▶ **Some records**

━━━━

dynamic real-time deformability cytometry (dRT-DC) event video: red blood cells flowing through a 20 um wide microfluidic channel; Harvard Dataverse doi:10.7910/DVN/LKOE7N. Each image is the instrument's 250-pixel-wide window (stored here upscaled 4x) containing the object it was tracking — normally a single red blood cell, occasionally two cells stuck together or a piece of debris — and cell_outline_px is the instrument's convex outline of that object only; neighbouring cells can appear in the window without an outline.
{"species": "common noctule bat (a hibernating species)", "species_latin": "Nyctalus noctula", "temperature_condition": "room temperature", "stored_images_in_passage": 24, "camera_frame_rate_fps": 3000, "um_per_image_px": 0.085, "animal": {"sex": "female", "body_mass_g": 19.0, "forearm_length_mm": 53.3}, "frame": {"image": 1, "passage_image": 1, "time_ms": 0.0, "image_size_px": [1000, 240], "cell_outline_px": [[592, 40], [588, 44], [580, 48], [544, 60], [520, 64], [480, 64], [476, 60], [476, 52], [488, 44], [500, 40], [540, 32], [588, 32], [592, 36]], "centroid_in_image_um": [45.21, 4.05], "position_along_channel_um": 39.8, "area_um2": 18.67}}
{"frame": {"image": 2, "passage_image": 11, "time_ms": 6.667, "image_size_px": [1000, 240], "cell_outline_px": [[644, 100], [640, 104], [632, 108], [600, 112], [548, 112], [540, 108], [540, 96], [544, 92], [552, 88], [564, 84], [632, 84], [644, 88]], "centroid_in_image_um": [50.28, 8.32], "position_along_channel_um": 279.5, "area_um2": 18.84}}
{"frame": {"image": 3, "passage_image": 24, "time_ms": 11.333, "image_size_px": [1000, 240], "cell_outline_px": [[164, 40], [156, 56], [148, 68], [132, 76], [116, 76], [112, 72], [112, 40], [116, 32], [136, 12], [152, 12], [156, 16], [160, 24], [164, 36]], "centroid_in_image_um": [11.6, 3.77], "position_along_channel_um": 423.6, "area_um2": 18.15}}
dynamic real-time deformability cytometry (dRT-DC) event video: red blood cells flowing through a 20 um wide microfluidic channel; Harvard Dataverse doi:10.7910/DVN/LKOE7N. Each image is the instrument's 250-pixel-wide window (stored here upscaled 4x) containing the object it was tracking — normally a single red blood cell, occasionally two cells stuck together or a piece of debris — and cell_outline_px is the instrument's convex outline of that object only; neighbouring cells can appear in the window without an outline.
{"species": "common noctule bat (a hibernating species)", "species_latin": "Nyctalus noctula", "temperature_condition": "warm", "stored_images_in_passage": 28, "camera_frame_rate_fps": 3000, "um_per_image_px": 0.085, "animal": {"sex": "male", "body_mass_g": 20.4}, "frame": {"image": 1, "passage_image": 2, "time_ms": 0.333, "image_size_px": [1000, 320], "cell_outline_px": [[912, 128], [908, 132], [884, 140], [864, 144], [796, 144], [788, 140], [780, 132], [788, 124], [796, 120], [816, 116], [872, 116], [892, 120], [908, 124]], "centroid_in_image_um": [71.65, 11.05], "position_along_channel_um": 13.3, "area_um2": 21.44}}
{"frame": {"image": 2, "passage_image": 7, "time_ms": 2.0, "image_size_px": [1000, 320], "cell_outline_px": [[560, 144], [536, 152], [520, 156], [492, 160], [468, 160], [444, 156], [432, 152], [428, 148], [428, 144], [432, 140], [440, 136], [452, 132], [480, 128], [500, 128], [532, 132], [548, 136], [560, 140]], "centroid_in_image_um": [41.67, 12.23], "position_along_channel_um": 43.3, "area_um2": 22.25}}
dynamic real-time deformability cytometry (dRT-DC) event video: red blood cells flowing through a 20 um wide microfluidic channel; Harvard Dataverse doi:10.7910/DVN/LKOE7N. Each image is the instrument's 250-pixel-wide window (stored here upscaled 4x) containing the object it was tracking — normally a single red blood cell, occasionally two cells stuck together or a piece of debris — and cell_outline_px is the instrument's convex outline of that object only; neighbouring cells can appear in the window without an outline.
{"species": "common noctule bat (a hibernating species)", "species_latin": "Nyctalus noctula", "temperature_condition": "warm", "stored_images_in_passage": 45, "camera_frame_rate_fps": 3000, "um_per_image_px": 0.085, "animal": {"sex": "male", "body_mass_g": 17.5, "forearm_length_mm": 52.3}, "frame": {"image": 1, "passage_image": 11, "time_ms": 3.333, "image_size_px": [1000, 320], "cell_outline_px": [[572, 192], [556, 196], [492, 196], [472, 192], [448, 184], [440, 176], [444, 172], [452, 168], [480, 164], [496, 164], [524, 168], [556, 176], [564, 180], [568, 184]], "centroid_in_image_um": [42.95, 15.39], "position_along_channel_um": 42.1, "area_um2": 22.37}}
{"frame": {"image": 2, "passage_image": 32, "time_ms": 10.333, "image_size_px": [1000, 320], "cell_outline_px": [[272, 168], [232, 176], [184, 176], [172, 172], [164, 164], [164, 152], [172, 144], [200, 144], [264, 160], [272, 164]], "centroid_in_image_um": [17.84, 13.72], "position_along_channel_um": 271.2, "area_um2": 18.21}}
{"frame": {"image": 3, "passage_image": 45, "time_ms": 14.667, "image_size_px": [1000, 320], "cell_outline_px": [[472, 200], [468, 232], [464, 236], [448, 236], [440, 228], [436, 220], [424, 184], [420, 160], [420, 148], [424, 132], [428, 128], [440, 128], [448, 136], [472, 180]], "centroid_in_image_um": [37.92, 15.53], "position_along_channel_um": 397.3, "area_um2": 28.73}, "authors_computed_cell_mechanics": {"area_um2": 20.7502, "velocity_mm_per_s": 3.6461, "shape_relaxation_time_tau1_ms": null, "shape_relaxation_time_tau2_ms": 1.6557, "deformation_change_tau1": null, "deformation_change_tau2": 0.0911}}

━━━━

▶ **Task to carry out**
Please reproduce each record precisely as written.

▶ **Full response**
dynamic real-time deformability cytometry (dRT-DC) event video: red blood cells flowing through a 20 um wide microfluidic channel; Harvard Dataverse doi:10.7910/DVN/LKOE7N. Each image is the instrument's 250-pixel-wide window (stored here upscaled 4x) containing the object it was tracking — normally a single red blood cell, occasionally two cells stuck together or a piece of debris — and cell_outline_px is the instrument's convex outline of that object only; neighbouring cells can appear in the window without an outline.
{"species": "common noctule bat (a hibernating species)", "species_latin": "Nyctalus noctula", "temperature_condition": "room temperature", "stored_images_in_passage": 24, "camera_frame_rate_fps": 3000, "um_per_image_px": 0.085, "animal": {"sex": "female", "body_mass_g": 19.0, "forearm_length_mm": 53.3}, "frame": {"image": 1, "passage_image": 1, "time_ms": 0.0, "image_size_px": [1000, 240], "cell_outline_px": [[592, 40], [588, 44], [580, 48], [544, 60], [520, 64], [480, 64], [476, 60], [476, 52], [488, 44], [500, 40], [540, 32], [588, 32], [592, 36]], "centroid_in_image_um": [45.21, 4.05], "position_along_channel_um": 39.8, "area_um2": 18.67}}
{"frame": {"image": 2, "passage_image": 11, "time_ms": 6.667, "image_size_px": [1000, 240], "cell_outline_px": [[644, 100], [640, 104], [632, 108], [600, 112], [548, 112], [540, 108], [540, 96], [544, 92], [552, 88], [564, 84], [632, 84], [644, 88]], "centroid_in_image_um": [50.28, 8.32], "position_along_channel_um": 279.5, "area_um2": 18.84}}
{"frame": {"image": 3, "passage_image": 24, "time_ms": 11.333, "image_size_px": [1000, 240], "cell_outline_px": [[164, 40], [156, 56], [148, 68], [132, 76], [116, 76], [112, 72], [112, 40], [116, 32], [136, 12], [152, 12], [156, 16], [160, 24], [164, 36]], "centroid_in_image_um": [11.6, 3.77], "position_along_channel_um": 423.6, "area_um2": 18.15}}
dynamic real-time deformability cytometry (dRT-DC) event video: red blood cells flowing through a 20 um wide microfluidic channel; Harvard Dataverse doi:10.7910/DVN/LKOE7N. Each image is the instrument's 250-pixel-wide window (stored here upscaled 4x) containing the object it was tracking — normally a single red blood cell, occasionally two cells stuck together or a piece of debris — and cell_outline_px is the instrument's convex outline of that object only; neighbouring cells can appear in the window without an outline.
{"species": "common noctule bat (a hibernating species)", "species_latin": "Nyctalus noctula", "temperature_condition": "warm", "stored_images_in_passage": 28, "camera_frame_rate_fps": 3000, "um_per_image_px": 0.085, "animal": {"sex": "male", "body_mass_g": 20.4}, "frame": {"image": 1, "passage_image": 2, "time_ms": 0.333, "image_size_px": [1000, 320], "cell_outline_px": [[912, 128], [908, 132], [884, 140], [864, 144], [796, 144], [788, 140], [780, 132], [788, 124], [796, 120], [816, 116], [872, 116], [892, 120], [908, 124]], "centroid_in_image_um": [71.65, 11.05], "position_along_channel_um": 13.3, "area_um2": 21.44}}
{"frame": {"image": 2, "passage_image": 7, "time_ms": 2.0, "image_size_px": [1000, 320], "cell_outline_px": [[560, 144], [536, 152], [520, 156], [492, 160], [468, 160], [444, 156], [432, 152], [428, 148], [428, 144], [432, 140], [440, 136], [452, 132], [480, 128], [500, 128], [532, 132], [548, 136], [560, 140]], "centroid_in_image_um": [41.67, 12.23], "position_along_channel_um": 43.3, "area_um2": 22.25}}
dynamic real-time deformability cytometry (dRT-DC) event video: red blood cells flowing through a 20 um wide microfluidic channel; Harvard Dataverse doi:10.7910/DVN/LKOE7N. Each image is the instrument's 250-pixel-wide window (stored here upscaled 4x) containing the object it was tracking — normally a single red blood cell, occasionally two cells stuck together or a piece of debris — and cell_outline_px is the instrument's convex outline of that object only; neighbouring cells can appear in the window without an outline.
{"species": "common noctule bat (a hibernating species)", "species_latin": "Nyctalus noctula", "temperature_condition": "warm", "stored_images_in_passage": 45, "camera_frame_rate_fps": 3000, "um_per_image_px": 0.085, "animal": {"sex": "male", "body_mass_g": 17.5, "forearm_length_mm": 52.3}, "frame": {"image": 1, "passage_image": 11, "time_ms": 3.333, "image_size_px": [1000, 320], "cell_outline_px": [[572, 192], [556, 196], [492, 196], [472, 192], [448, 184], [440, 176], [444, 172], [452, 168], [480, 164], [496, 164], [524, 168], [556, 176], [564, 180], [568, 184]], "centroid_in_image_um": [42.95, 15.39], "position_along_channel_um": 42.1, "area_um2": 22.37}}
{"frame": {"image": 2, "passage_image": 32, "time_ms": 10.333, "image_size_px": [1000, 320], "cell_outline_px": [[272, 168], [232, 176], [184, 176], [172, 172], [164, 164], [164, 152], [172, 144], [200, 144], [264, 160], [272, 164]], "centroid_in_image_um": [17.84, 13.72], "position_along_channel_um": 271.2, "area_um2": 18.21}}
{"frame": {"image": 3, "passage_image": 45, "time_ms": 14.667, "image_size_px": [1000, 320], "cell_outline_px": [[472, 200], [468, 232], [464, 236], [448, 236], [440, 228], [436, 220], [424, 184], [420, 160], [420, 148], [424, 132], [428, 128], [440, 128], [448, 136], [472, 180]], "centroid_in_image_um": [37.92, 15.53], "position_along_channel_um": 397.3, "area_um2": 28.73}, "authors_computed_cell_mechanics": {"area_um2": 20.7502, "velocity_mm_per_s": 3.6461, "shape_relaxation_time_tau1_ms": null, "shape_relaxation_time_tau2_ms": 1.6557, "deformation_change_tau1": null, "deformation_change_tau2": 0.0911}}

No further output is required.